Our eyes are incredibly precise things. It does not take much to disrupt their function. Evolution is full of little tweaks and changes. If we wiped out everyone with bad eyesight, more would just be born. Fewer, but we can’t expect to get that number close to zero.

However, there is another issue. Modern eyesight issues, even with a genetic factor, are largely caused by the environment. These “bad” genes are only bad in a modern world and did not cause bad eyesight earlier in humanity.

Who’s to say that ancient eyesight was really horrendous relative to today and that natural selection has been improving eyesight for eons.

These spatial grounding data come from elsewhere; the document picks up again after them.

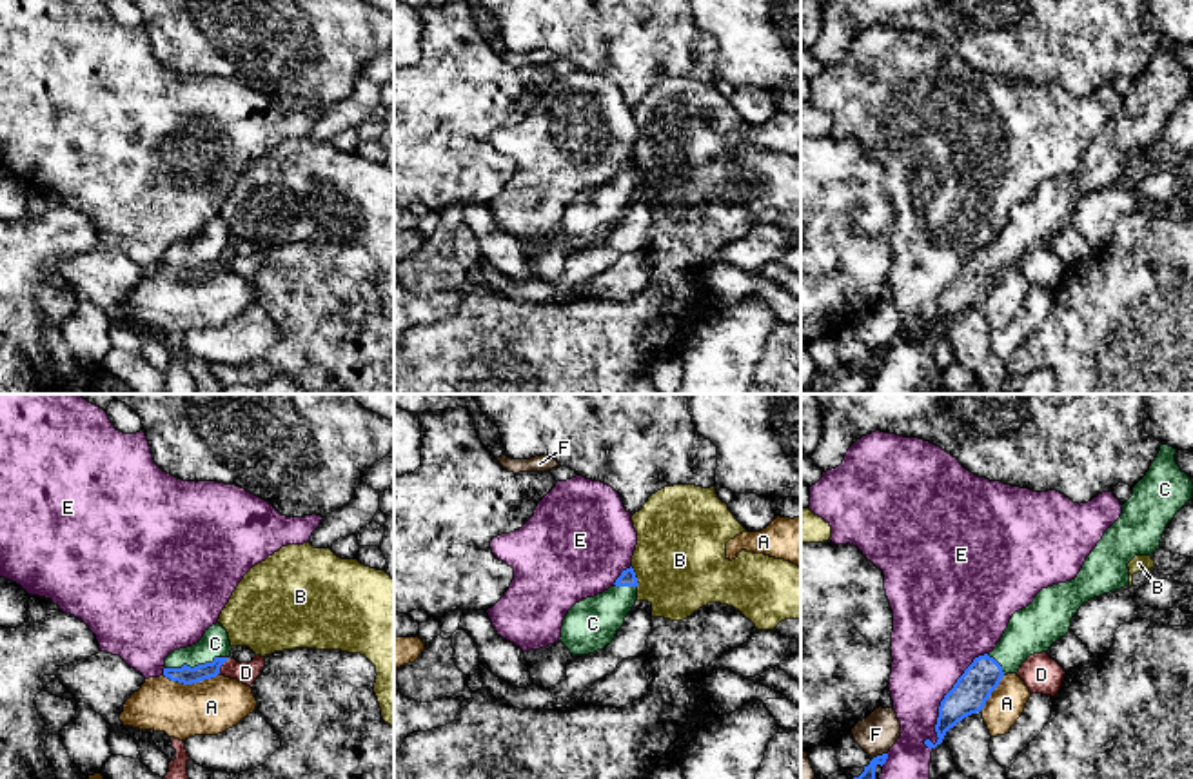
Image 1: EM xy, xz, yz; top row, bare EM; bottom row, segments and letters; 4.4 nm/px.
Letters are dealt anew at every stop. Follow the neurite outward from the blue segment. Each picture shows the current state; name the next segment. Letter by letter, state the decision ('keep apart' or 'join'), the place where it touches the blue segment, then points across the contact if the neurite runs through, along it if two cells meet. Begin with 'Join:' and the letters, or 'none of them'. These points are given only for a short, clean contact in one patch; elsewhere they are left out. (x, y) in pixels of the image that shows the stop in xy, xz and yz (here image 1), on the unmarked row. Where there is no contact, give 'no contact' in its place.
Join: C
A: keep apart | xy (191, 276)
B: keep apart | xz (634, 169) | along xz (631, 160), (638, 178)
C: join | xy (198, 258) | across xy (186, 267), (198, 258), (215, 236)
D: keep apart | xy (220, 258) | along xy (229, 251), (216, 267)
E: keep apart | yz (943, 293)
F: keep apart | yz (879, 349) | along yz (887, 345), (872, 353)

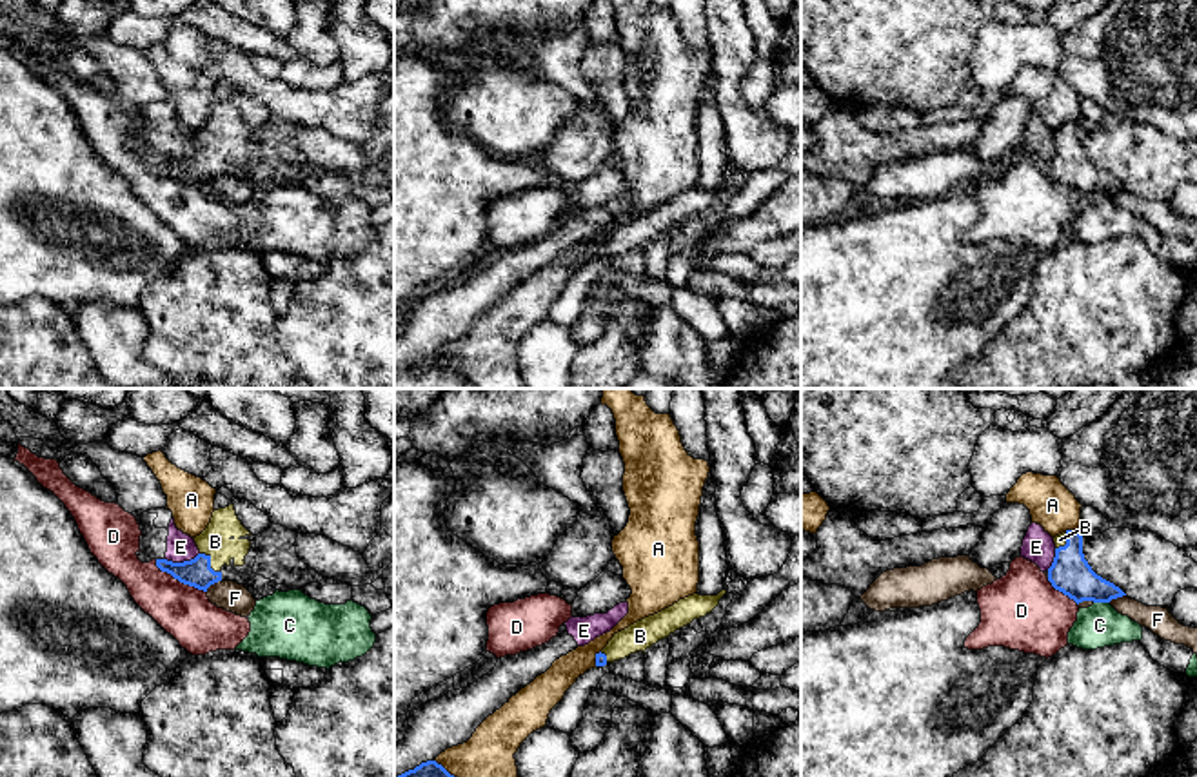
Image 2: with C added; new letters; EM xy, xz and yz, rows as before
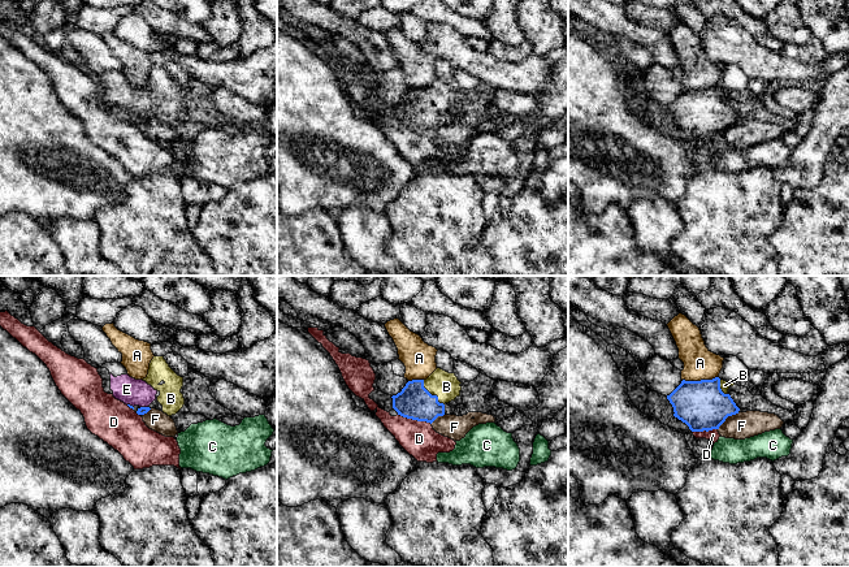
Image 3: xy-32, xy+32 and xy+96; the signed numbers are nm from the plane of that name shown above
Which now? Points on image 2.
Join: B
A: keep apart | yz (1070, 124)
B: join | xy (209, 157) | across xy (197, 166), (209, 157), (215, 135)
C: keep apart | yz (1101, 195)
D: keep apart | xy (178, 173) | along xy (155, 153), (162, 164), (206, 186)
E: keep apart | xy (180, 157)
F: keep apart | xy (213, 177)

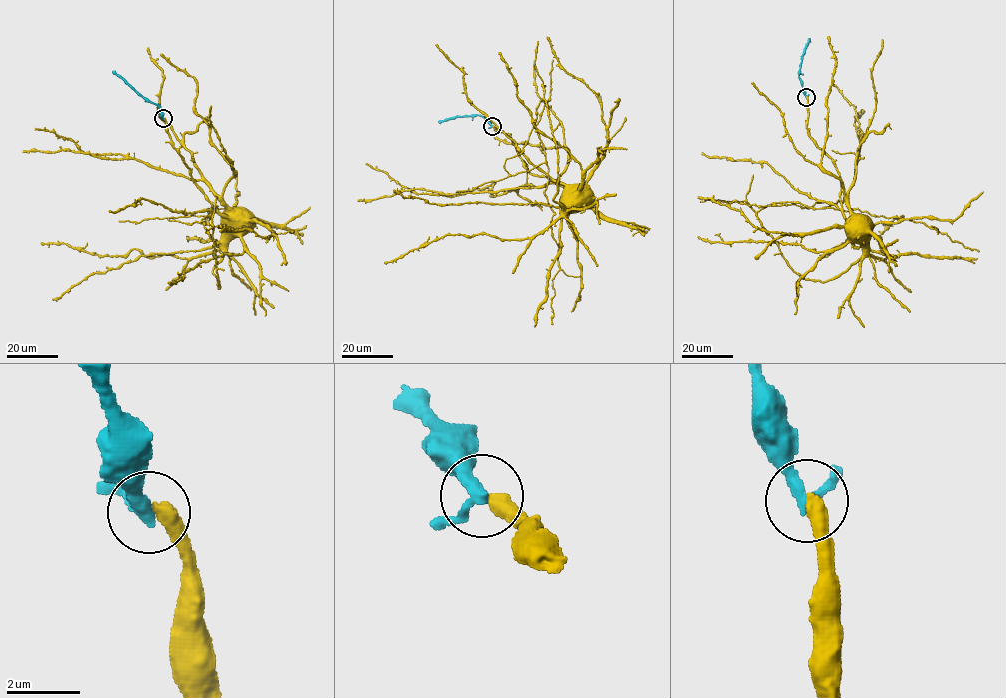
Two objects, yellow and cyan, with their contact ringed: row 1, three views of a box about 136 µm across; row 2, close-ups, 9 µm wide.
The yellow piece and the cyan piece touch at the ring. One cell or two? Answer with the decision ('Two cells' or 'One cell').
One cell

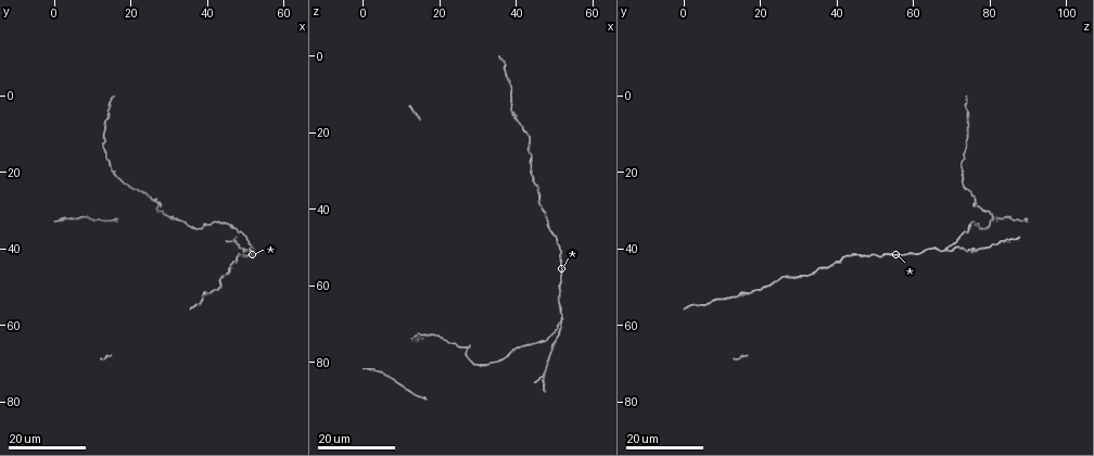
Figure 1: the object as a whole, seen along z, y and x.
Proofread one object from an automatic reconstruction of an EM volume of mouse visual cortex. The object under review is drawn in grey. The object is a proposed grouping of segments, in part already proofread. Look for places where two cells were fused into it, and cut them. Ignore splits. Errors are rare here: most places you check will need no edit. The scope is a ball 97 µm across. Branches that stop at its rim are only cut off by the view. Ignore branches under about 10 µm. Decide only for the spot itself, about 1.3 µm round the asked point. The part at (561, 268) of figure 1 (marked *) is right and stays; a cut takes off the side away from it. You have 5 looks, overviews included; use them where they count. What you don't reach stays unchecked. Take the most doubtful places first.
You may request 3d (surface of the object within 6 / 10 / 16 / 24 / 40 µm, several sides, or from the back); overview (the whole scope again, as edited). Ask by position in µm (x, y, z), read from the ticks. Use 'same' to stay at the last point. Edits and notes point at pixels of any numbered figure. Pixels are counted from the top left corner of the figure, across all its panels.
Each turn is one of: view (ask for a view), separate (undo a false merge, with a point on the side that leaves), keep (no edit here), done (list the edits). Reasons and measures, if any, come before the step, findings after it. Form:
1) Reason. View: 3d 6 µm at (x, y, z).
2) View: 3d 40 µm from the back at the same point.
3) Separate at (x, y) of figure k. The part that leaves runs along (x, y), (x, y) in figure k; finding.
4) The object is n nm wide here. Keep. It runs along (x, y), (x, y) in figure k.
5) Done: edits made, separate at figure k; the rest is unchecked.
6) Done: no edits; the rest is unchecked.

Arms part here. View: 3d 24 µm at (51.5, 40.5, 69.0).

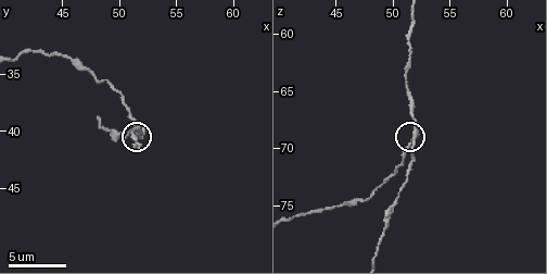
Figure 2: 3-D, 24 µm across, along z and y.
Closer look. View: 3d 10 µm at (52.0, 39.8, 69.0).

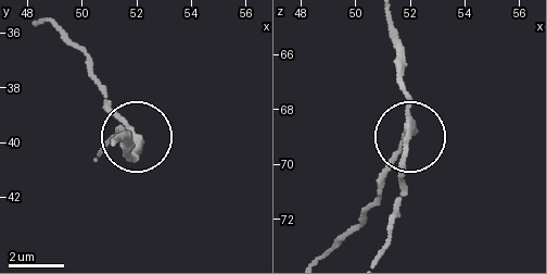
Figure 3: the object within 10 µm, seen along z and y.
View: 3d 10 µm from the back at (52.0, 40.0, 68.7).

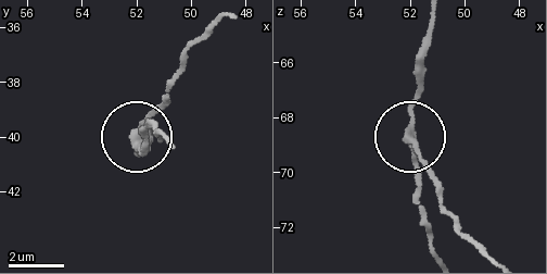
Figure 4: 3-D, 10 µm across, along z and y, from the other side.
3 arms meet here. Keep. It runs along (428, 22), (421, 78), (409, 106), (421, 215) in figure 4; all the same cell.

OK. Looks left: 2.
A narrow waist. View: 3d 16 µm at (30.0, 31.5, 80.5).

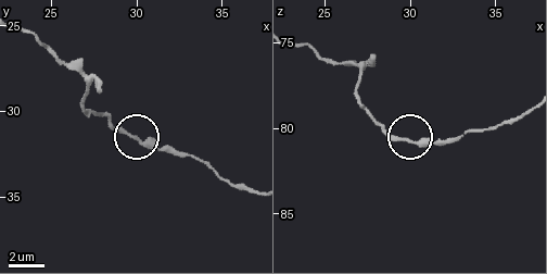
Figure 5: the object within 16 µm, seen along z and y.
View: 3d 6 µm at (30.3, 31.8, 81.0).

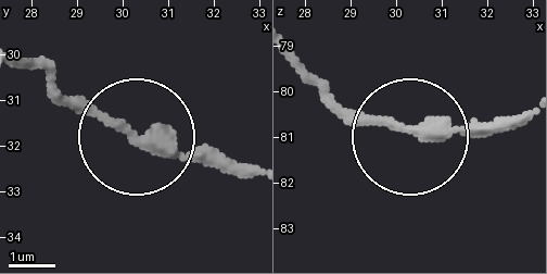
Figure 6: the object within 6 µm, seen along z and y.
Keep. It runs along (255, 173), (162, 153), (37, 67) in figure 6; all the same cell.

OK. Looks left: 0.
Done: no edits; the rest is unchecked.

Also note that eye issue would impact people differently. A craftsman will suffer greatly from farsightedness. A hunter would have few if any serious issues from not being able to see close up.

Bad eyesight and bad enough eyesight to get you killed are two very different things. Humans have also been able to care for their sick for a very long time, leading to and increase in those who would have been too sick to pass on their genes.

Humans are social animals, so if one has bad eyesight, all of the others who see the hungry lion are warn and protect the one who didn’t see it.

I personally do not like the phrase, “Survival of the fittest” ‘cause it’s too easy to misunderstand. It should be replaced by something like, “Survival of the just barely adequate.”

A rabbit that can outrun a fox by a mile has no greater evolutionary advantage than one that outruns by an inch.

Our eyes are good enough so this is evidence that improving it provides no benefit in offspring.